### PASSAGE CITÉ ###

Honetom : Quelles sont les raisons, immédiates et lointaines, dans son déclenchement et quels rôles y ont joué les puissances tierces dans son déclenchement et son financement ?

Laurent Zecchini : D’abord, il faudrait arriver à définir ce qu’on entend par guerre secrète. Il est évident que les Américains, en dehors des pressions politiques et économiques qu’ils mettent en oeuvre contre l’Iran, ont des programme secrets avec l’aide de leurs services des renseignements pour envisager ce qu’on appelle des frappes militaires contre les principaux sites du programme nucléaire iranien. Donc les raisons sont simples : les Etats-Unis - mais ce ne sont pas les seuls, puisque l’UE a pris un rôle de leadership dans cette affaire depuis 3 ans, avec la France, l’Allemagne et la Grande-Bretagne, l’UE 3 - se sont mobilisés pour essayer de trouver une solution diplomatique pour contrer le programme nucléaire iranien. Donc c’est une véritable mobilisation de la communauté internationale, ou d’une grande partie de celle-ci, mais évidemment les USA et les Européens sont en première ligne.

### DONNÉES EXTRAITES ###

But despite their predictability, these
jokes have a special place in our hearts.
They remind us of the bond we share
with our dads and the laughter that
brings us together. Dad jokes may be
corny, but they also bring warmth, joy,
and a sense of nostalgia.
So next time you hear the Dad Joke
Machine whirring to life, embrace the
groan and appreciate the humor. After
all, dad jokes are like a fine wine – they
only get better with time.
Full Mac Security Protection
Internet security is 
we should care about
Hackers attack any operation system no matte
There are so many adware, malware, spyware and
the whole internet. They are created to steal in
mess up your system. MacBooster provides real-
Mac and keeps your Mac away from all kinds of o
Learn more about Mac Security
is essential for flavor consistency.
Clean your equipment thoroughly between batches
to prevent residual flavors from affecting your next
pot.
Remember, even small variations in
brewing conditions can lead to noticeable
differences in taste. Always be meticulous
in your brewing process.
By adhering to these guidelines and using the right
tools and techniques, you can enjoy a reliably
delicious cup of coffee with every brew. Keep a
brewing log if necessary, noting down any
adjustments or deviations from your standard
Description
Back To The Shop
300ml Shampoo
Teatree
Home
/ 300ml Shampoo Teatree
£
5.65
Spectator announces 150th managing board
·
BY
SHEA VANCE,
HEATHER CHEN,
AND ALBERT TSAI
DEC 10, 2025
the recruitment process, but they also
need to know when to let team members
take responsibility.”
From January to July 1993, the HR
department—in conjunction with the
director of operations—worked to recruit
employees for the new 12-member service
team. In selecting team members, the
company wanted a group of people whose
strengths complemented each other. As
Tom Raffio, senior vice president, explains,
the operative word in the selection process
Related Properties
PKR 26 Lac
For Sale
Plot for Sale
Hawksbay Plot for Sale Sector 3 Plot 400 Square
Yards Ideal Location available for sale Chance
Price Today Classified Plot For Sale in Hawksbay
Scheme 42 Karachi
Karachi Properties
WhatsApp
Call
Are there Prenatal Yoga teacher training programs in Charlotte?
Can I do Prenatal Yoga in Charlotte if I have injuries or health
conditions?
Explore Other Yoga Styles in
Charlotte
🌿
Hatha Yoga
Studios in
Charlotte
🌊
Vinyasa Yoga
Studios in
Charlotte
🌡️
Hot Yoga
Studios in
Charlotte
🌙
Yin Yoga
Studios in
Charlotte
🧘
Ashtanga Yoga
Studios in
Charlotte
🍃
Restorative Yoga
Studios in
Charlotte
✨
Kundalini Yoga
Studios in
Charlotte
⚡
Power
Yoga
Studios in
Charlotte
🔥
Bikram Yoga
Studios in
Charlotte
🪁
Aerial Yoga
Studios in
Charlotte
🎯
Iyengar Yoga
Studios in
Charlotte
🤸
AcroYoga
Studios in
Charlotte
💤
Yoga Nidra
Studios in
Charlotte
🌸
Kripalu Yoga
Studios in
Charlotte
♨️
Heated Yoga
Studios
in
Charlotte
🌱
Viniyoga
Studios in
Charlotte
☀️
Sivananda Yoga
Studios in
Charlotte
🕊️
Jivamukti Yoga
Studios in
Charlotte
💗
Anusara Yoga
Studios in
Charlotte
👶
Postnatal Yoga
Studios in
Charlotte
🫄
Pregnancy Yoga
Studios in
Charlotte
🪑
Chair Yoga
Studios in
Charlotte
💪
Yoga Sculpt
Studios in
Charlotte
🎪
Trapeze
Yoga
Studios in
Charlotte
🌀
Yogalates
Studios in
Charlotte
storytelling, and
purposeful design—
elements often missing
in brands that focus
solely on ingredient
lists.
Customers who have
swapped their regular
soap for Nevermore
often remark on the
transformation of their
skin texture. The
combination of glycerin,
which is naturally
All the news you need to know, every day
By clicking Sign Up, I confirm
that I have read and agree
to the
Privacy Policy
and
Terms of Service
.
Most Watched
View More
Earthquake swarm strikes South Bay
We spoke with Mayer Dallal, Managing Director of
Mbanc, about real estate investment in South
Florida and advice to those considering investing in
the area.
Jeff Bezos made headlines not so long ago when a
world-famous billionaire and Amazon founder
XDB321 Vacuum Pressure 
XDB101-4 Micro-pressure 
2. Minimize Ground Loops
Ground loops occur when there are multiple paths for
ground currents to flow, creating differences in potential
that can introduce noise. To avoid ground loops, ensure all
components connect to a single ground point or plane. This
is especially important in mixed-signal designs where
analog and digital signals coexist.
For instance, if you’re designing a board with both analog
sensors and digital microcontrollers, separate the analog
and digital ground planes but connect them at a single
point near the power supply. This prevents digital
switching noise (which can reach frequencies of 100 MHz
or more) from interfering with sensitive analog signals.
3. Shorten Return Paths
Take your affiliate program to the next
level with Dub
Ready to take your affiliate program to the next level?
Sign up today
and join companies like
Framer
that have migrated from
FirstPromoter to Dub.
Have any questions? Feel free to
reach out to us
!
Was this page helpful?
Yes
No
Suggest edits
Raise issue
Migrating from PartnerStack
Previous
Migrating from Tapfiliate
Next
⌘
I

###

→ **CONSIGNE 1**:
D'après l'entretien sur le programme nucléaire iranien, quels pays forment l'UE 3 ?
→ **CONSIGNE 2**:
Recopiez à l'identique l'entretien sur le programme nucléaire iranien, depuis « Honetom : Quelles sont » jusqu'à « et son financement ? » inclus.
→ **CONSIGNE 3**:
Prolongez l'entretien sur le programme nucléaire iranien à la suite de sa dernière phrase.

→ **RÉPONSE ATTENDUE 1**:
La France, l'Allemagne et la Grande-Bretagne.

→ **RÉPONSE ATTENDUE 2**:
Honetom : Quelles sont les raisons, immédiates et lointaines, dans son déclenchement et quels rôles y ont joué les puissances tierces dans son déclenchement et son financement ?

→ **RÉPONSE ATTENDUE 3**:
Starmate : La guerre contre l’Iran est-elle inévitable selon vous ?

Laurent Zecchini : Non, pas du tout. Je dirais que les dangers d’un tel choix sont tellement incalculables, mais a priori considérables, qu’il faut espérer qu’à Washington, comme à Tel-Aviv - puisque si les Américains ne souhaitaient pas engager ces frappes militaires, les Israéliens pourraient les conduire eux-mêmes dans la mesure où ils se sentent comme les premières victimes d’une éventuelle bombe nucléaire iranienne. La diplomatie n’a pas dit son dernier mot. Je parle des manoeuvres d’approche lancées par l’UE3, mais surtout dans la phase actuelle, la politique de sanctions contre l’Iran dont la première salve a été lancée le mois dernier par une résolution du Conseil de sécurité des Nations unies. Cette décision et ces premières sanctions seront-elles suffisantes pour faire plier les Iraniens, i.e. les forcer à abandonner leur programme nucléaire militaire ? Les réactions que l’on peut enregistrer à Téhéran du président iranien, Mahmoud Ahmadinejad, et d’autres responsables, laissent penser que non. Cela veut dire que l’épreuve de force entre l’Iran et la communauté internationale se poursuit, avec le risque que l’ONU passe à une vitesse supérieure, c’est-à-dire que les sanctions, actuellement limitées à une sorte d’embargo sur les équipements "dual" (dont la finalité peut être à la fois civile et militaire) et qui concernent certains mouvements de capitaux pourraient se durcir.

Guillaume Payre : Vous savez que l’Etat d’Israël seul n’a pas les moyens d’effectuer des frappes aériennes sur l’Iran. Pourquoi donc continuer à prêter à Israël des intentions (frappes aériennes) qu’il ne peut mettre en oeuvre ?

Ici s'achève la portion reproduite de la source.